Historia jakich wiele, o których słyszy się w Małopolsce i całym kraju. Dzwoni telefon stacjonarny seniorów, ufnie słuchających dramatycznych, wymyślonych historyjek. Wplatane są w nią losy wnuków, wnuczek, córek czy też synów, którzy brali udział w wypadku samochodowym. Po tym padają kwoty potrzebne aby „zatrzymany” mógł odpowiadać przed sądem z tzw. wolnej stopy. Tak było w przypadku tarnowskiego seniora, który osobiście przekazał młodej oszustce 57 tysięcy złotych. Kiedy zorientował się, że padł ofiarą oszustwa, zgłosił ten fakt tarnowskim policjantom.
Wtedy rozpoczęły się mozolne poszukiwania osób odpowiedzialnych za to przestępstwo. Kryminalni z Wydziału do Walki z Przestępczością przeciwko Mieniu KMP w Tarnowie po analizie zgromadzonych materiałów, wytypowali sprawczynię. 20-letnia kobieta została zatrzymana w zeszłym tygodniu w Częstochowie. To mieszkanka Dolnego Śląska, która przywieziona do tarnowskiej komendy przyznała się do wprowadzenia w błąd tarnowskiego seniora. Policjanci doprowadzili ją do tarnowskiej prokuratury, gdzie usłyszała zarzut określony w art. 286 kk., zagrożony karą do 8 lat pozbawienia wolności.
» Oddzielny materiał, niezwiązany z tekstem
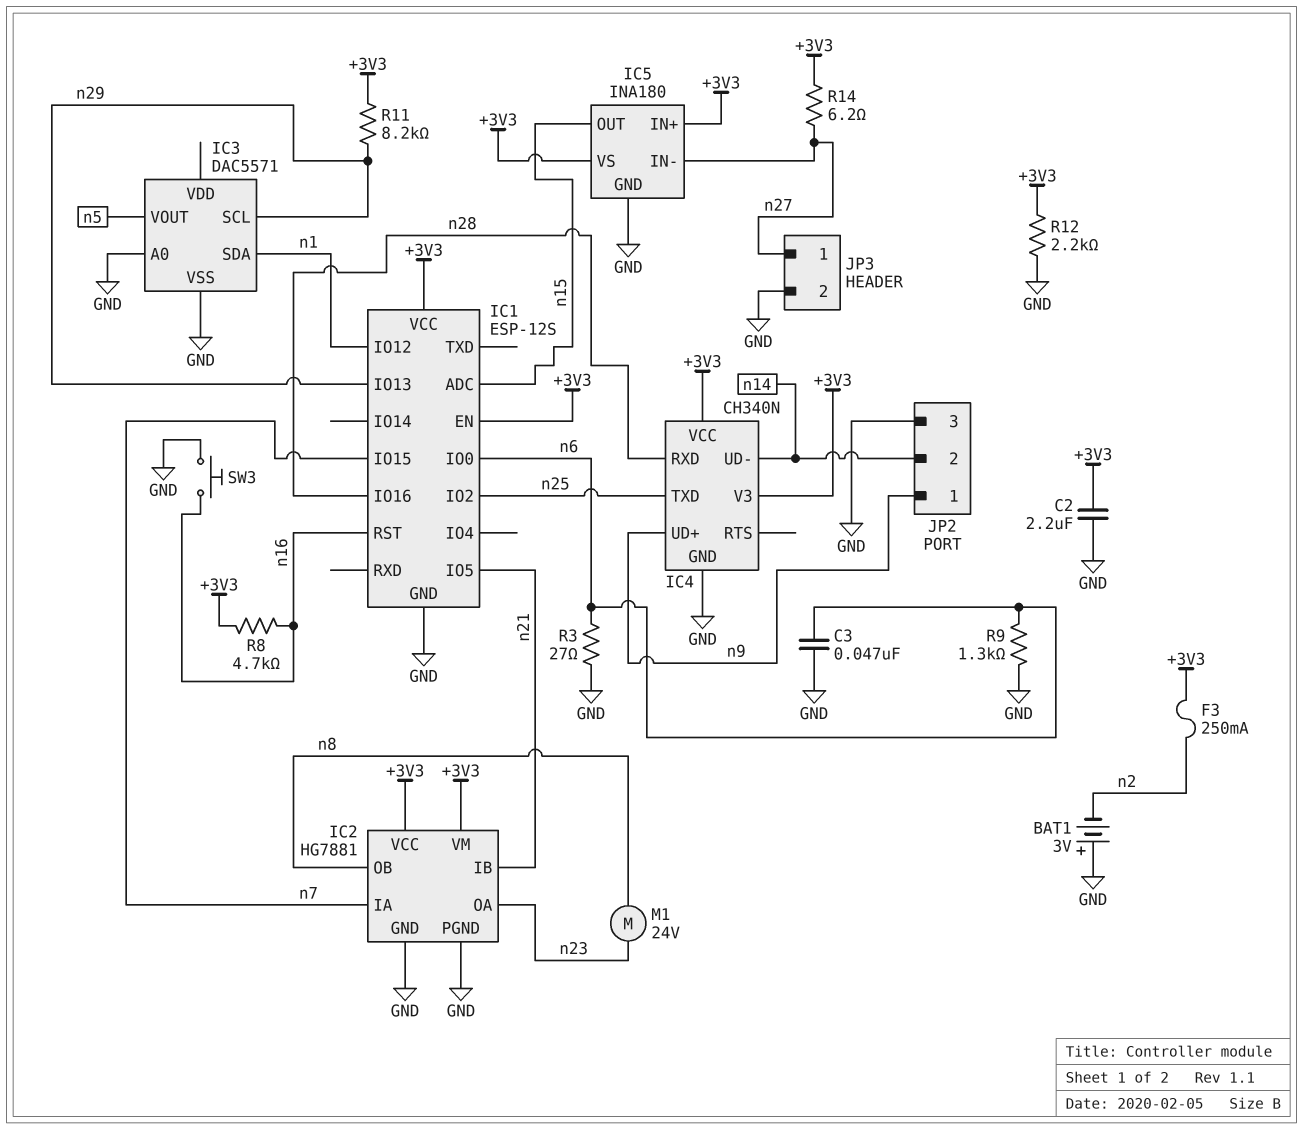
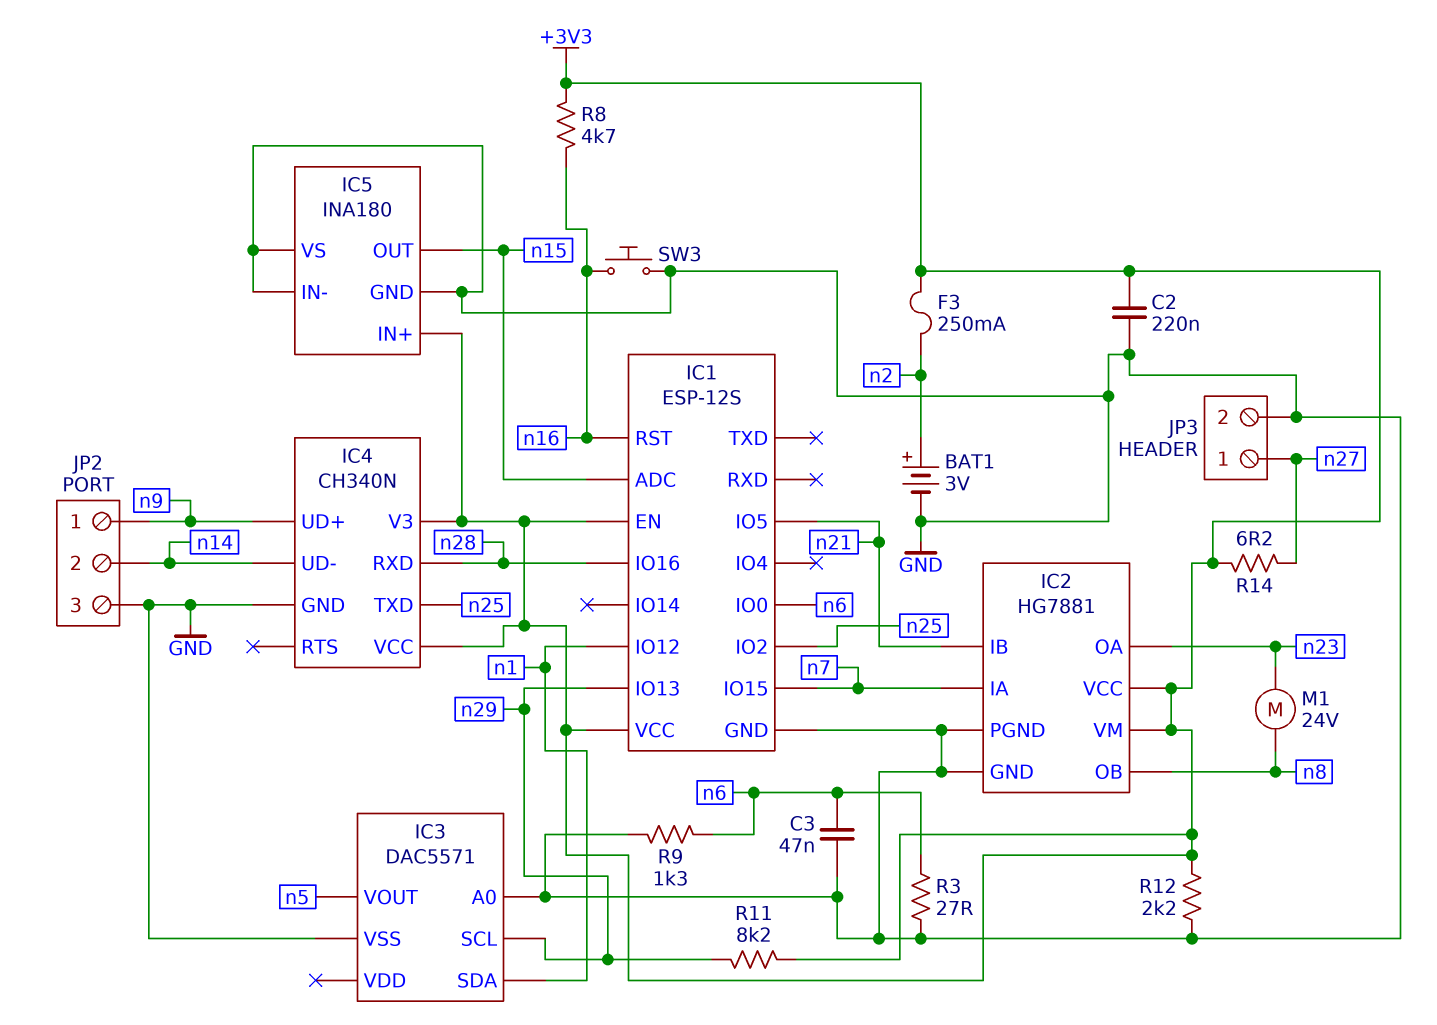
BAT1: 3V (plus GND, minus n2) -> 3V (plus n2, minus GND)
C2: 2.2uF (+3V3, GND) -> 220nF (+3V3, GND)
IC5 pin IN-: n27 -> GND
IC5 pin VS: +3V3 -> GND

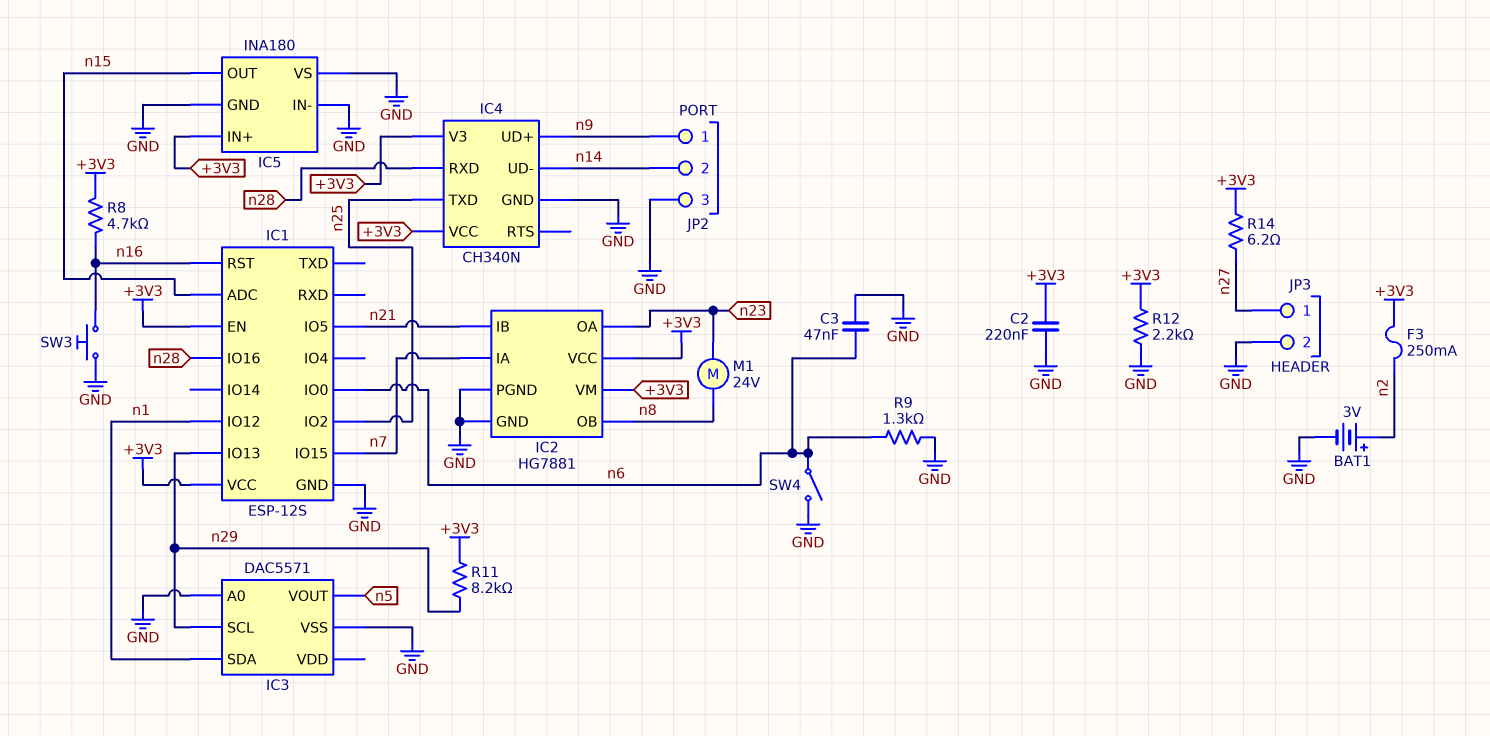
R3: 27 (GND, n6) -> none
SW4: none -> switch (GND, n6)

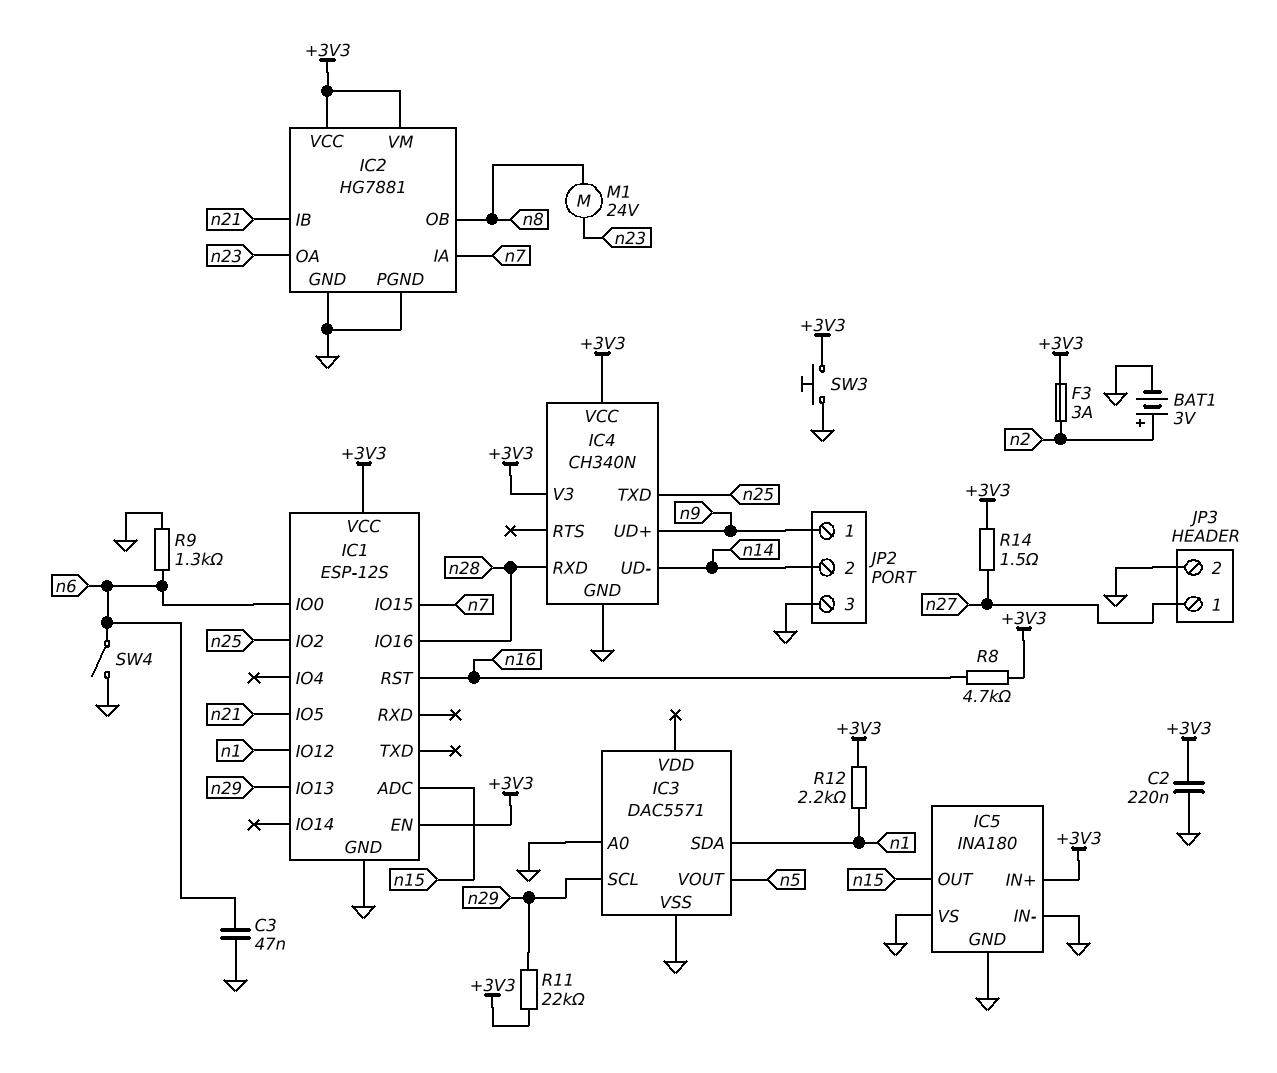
F3: 250mA (+3V3, n2) -> 3A (+3V3, n2)
R11: 8.2k (+3V3, n29) -> 22k (+3V3, n29)
R12: 2.2k (+3V3, GND) -> 2.2k (+3V3, n1)
R14: 6.2 (+3V3, n27) -> 1.5 (+3V3, n27)
SW3: button (GND, n16) -> button (+3V3, GND)

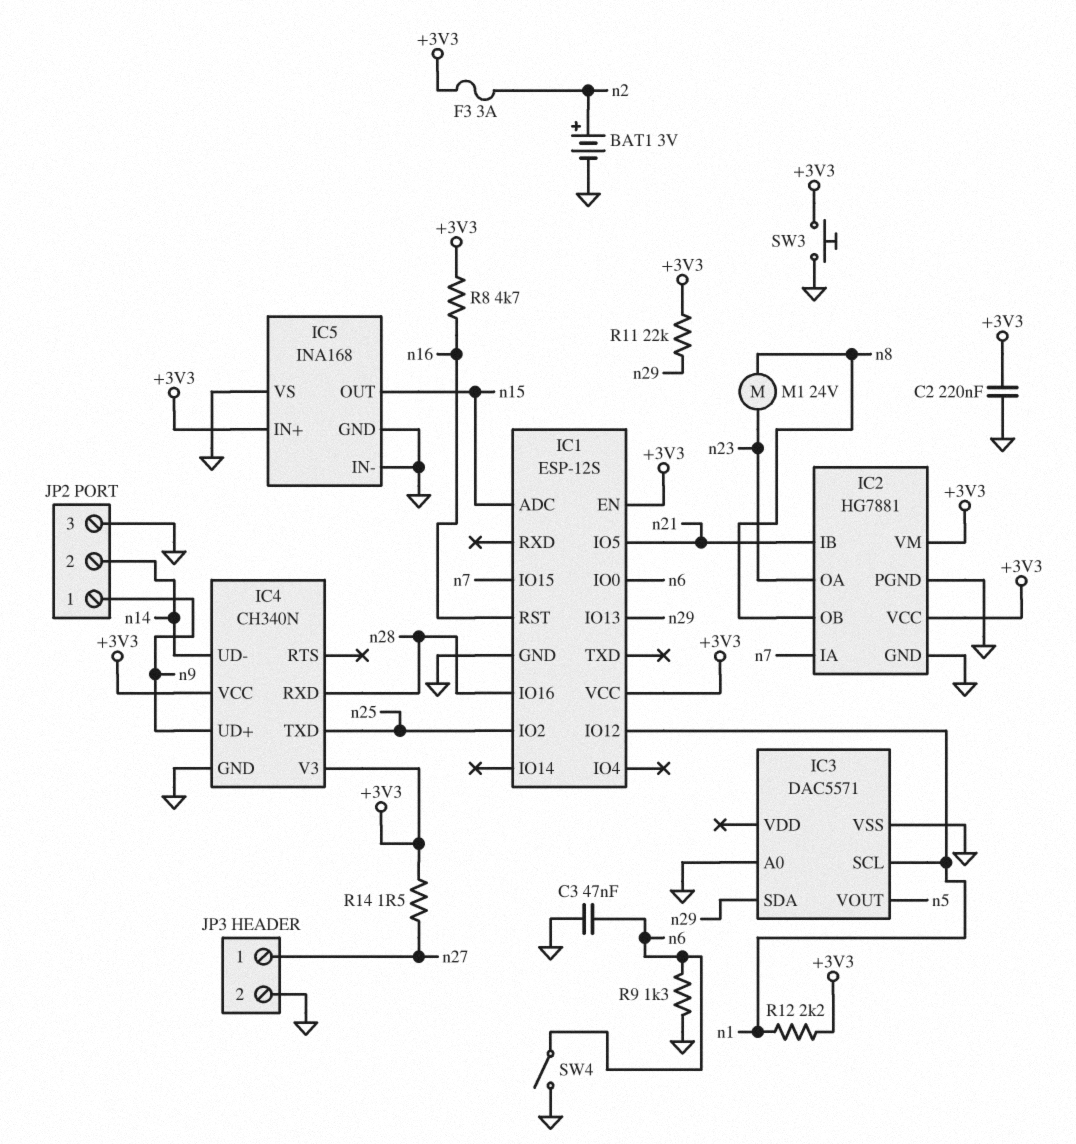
IC3 pin SCL: n29 -> n1
IC3 pin SDA: n1 -> n29
IC5: INA180 -> INA168

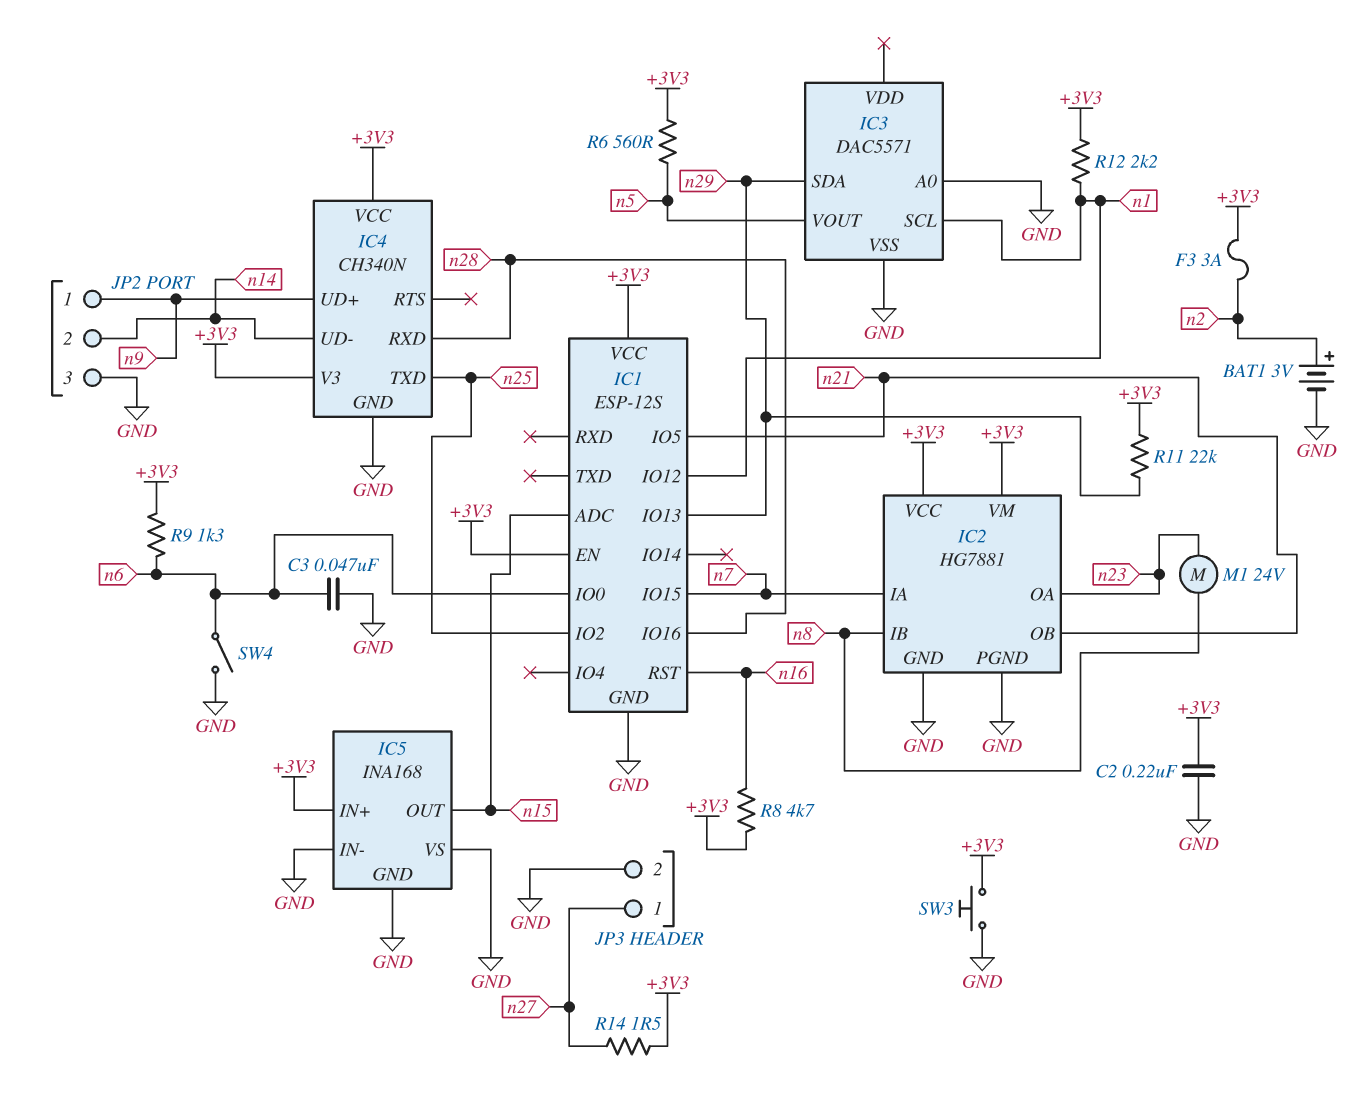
IC2 pin IB: n21 -> n8
IC2 pin OB: n8 -> n21
R6: none -> 560 (+3V3, n5)
R9: 1.3k (GND, n6) -> 1.3k (+3V3, n6)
Decyzją prokuratury, młoda kobieta trafiła przed oblicze tarnowskiego sądu, który przychylił się do wniosku o tymczasowy areszt i zastosował tę formę środka zapobiegawczego. 20-latka trafiła do aresztu śledczego na trzy miesiące.
W Komendzie Miejskiej Policji w Tarnowie nadal prowadzone są czynności, związane z pozyskaniem materiału dowodowego, pozwalającego na przedstawienie zatrzymanej kobiecie kolejnych zarzutów i spersonalizuje innych podejrzanych w sprawach o tego typu oszustwa. Niestety nie udało się odzyskać pieniędzy, które senior przekazał oszustce.